* [Task description]:
The answer is the set of lines that include "tidak", copied from the data below.

* [Records shown]:
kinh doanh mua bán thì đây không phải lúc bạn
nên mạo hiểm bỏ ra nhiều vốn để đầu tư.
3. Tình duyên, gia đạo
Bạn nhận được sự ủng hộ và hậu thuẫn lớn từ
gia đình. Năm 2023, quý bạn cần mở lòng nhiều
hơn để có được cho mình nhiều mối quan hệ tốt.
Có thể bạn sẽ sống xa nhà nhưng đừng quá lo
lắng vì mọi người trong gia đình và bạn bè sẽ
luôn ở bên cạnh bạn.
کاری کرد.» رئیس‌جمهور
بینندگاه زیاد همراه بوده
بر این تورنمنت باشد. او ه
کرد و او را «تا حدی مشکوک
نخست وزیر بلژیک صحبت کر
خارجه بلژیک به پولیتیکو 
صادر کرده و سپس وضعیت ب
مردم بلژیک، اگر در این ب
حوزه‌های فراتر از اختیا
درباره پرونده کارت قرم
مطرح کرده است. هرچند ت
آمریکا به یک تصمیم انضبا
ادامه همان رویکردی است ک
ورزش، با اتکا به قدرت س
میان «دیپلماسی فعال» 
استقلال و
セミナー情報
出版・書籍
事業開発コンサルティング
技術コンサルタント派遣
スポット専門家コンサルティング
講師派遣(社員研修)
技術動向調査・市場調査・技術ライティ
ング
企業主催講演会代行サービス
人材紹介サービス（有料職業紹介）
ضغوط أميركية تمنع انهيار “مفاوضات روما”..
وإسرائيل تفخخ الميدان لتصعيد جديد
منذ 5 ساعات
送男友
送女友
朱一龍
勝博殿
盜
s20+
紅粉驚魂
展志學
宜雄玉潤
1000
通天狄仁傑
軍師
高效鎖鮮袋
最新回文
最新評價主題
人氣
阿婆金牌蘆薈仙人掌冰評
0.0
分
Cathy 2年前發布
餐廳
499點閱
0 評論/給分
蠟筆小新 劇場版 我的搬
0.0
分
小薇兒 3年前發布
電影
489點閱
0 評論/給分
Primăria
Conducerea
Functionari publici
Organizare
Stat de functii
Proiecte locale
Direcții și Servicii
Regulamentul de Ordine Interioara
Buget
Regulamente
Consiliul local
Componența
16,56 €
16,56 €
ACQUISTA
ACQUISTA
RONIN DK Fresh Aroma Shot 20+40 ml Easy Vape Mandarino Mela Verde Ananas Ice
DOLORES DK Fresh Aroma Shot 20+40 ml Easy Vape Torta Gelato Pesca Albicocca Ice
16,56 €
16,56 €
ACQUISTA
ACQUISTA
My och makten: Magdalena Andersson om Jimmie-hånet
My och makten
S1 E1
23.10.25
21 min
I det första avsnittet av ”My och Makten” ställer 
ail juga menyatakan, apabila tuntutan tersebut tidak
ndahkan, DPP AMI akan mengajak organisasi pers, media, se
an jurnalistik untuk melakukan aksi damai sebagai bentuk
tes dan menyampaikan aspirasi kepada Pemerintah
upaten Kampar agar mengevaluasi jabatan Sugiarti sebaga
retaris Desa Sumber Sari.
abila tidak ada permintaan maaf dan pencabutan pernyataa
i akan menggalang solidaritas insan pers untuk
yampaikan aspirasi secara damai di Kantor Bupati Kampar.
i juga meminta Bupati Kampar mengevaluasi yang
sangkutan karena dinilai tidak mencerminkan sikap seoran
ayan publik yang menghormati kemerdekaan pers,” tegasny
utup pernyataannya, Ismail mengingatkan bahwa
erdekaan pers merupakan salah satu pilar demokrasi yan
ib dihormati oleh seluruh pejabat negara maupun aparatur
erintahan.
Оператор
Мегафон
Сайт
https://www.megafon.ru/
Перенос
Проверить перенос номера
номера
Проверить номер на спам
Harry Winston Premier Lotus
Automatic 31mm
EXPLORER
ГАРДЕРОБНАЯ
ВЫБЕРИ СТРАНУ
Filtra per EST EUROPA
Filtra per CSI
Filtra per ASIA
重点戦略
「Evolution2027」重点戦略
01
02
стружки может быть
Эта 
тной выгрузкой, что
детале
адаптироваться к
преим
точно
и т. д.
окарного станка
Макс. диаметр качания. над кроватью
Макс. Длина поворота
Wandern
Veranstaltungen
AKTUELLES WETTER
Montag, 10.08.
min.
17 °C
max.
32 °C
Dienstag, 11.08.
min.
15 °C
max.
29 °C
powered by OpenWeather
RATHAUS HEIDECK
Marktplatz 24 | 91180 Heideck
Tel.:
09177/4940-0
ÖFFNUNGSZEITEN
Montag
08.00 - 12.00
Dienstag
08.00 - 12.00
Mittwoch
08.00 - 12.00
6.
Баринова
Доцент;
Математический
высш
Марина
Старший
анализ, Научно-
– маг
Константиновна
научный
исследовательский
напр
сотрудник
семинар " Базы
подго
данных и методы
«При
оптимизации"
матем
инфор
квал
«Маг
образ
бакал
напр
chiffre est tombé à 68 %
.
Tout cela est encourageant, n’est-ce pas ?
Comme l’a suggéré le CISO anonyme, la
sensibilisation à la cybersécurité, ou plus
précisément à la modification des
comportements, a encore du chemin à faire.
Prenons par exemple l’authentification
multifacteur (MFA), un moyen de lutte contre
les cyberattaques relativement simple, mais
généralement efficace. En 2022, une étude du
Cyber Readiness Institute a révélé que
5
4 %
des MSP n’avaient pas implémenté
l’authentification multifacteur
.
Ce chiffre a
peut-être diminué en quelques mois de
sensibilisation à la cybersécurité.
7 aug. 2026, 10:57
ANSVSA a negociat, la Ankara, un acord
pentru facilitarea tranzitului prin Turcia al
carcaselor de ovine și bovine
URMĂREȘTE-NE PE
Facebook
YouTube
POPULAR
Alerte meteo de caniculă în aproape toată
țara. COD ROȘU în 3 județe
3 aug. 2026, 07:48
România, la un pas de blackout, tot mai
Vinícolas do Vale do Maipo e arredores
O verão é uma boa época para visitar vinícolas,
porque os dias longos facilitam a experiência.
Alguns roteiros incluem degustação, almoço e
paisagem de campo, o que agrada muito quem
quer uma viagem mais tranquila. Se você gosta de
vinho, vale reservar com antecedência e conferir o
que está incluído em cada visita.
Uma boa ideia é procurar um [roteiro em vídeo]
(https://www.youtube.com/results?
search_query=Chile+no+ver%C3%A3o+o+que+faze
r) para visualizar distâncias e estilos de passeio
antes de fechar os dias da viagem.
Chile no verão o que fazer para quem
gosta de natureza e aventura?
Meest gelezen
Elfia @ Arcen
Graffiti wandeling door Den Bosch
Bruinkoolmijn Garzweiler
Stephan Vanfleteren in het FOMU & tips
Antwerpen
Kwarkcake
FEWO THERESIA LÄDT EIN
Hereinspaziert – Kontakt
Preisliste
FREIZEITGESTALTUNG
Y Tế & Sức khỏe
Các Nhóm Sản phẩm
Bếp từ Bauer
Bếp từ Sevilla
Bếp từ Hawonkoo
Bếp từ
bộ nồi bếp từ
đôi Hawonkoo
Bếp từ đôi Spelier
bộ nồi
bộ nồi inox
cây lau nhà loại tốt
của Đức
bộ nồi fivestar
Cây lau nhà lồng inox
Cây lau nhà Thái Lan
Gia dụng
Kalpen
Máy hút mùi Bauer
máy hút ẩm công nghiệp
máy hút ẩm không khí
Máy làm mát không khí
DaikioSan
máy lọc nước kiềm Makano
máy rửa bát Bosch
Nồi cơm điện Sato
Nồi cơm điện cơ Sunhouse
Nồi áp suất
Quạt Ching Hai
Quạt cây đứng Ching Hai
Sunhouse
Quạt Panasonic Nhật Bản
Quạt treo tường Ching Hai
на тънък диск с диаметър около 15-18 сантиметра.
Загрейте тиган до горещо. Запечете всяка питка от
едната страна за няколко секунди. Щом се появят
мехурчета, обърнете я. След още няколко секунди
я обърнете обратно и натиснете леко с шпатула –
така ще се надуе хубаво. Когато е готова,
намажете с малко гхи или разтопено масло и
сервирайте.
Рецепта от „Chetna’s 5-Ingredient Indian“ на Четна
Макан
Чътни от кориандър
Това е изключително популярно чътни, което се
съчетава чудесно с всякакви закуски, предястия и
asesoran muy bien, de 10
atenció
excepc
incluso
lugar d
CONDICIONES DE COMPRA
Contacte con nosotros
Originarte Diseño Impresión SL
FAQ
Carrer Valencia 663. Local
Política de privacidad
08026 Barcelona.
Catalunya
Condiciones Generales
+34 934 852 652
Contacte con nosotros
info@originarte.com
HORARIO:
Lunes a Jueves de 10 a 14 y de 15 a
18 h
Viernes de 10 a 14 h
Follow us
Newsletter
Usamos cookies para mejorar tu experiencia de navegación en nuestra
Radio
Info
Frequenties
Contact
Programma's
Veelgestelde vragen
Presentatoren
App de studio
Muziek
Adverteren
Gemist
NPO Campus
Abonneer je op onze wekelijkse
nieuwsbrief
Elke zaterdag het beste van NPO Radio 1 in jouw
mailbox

* [Solved exercise]:
ail juga menyatakan, apabila tuntutan tersebut tidak
abila tidak ada permintaan maaf dan pencabutan pernyataa
sangkutan karena dinilai tidak mencerminkan sikap seoran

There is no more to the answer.